A small team of about a dozen people--including a number of volunteer community health promoters (CHP)--serve a patient population of roughly twelve thousand people, scattered among 20 communities. Lacking a permanent medical facility, physicians Dan Palazuelos and Hugo Ernesto Flores Navarro and their team deliver care from the back of a pickup truck.
The team travels to the isolated villages to stitch cuts; treat cases of severe diarrhea and coughing; provide pregnant women with prenatal vitamins; remedy infections; and attempt to stay several steps ahead of tuberculosis outbreaks, while also teaching patients how to administer basic first-aid. With the nearest trauma hospital located about six hours by car from many Chiapas communities, knowing something about emergency medical care is also invaluable. And like PIH’s partners around the world, the EAPSAC team sometimes finds itself providing not just medical care, but also work that addresses poverty--an underlying cause of ill-health.
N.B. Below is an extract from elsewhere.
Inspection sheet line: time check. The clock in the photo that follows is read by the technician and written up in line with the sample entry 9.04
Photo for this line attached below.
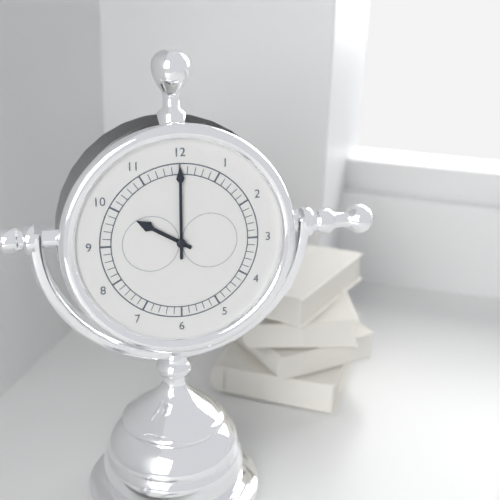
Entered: 10.00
Last summer, an especially harsh rainy season washed out many mountainside roads, which were already in poor repair. The small communities served by EAPSEC, already burdened by poverty, were literally cut off from markets and other sources for food and income generation, reported Hugo. In response, Hugo and his team procured six tons of corn flour and made roughly 600 trips between the regional warehouse and stranded villages. The team drove the pickup truck--the same one that serves as the region’s mobile clinic--to the edge of the waterlogged roads. Locals would carefully lead donkeys down the muddy mountainsides, and load them up with corn flour. These deliveries likely staved off malnutrition for many families in Chiapas, said Hugo.
Thankfully, the roads are now repaired and for now, the Chiapas team and their truck have returned to delivering medical services instead of corn.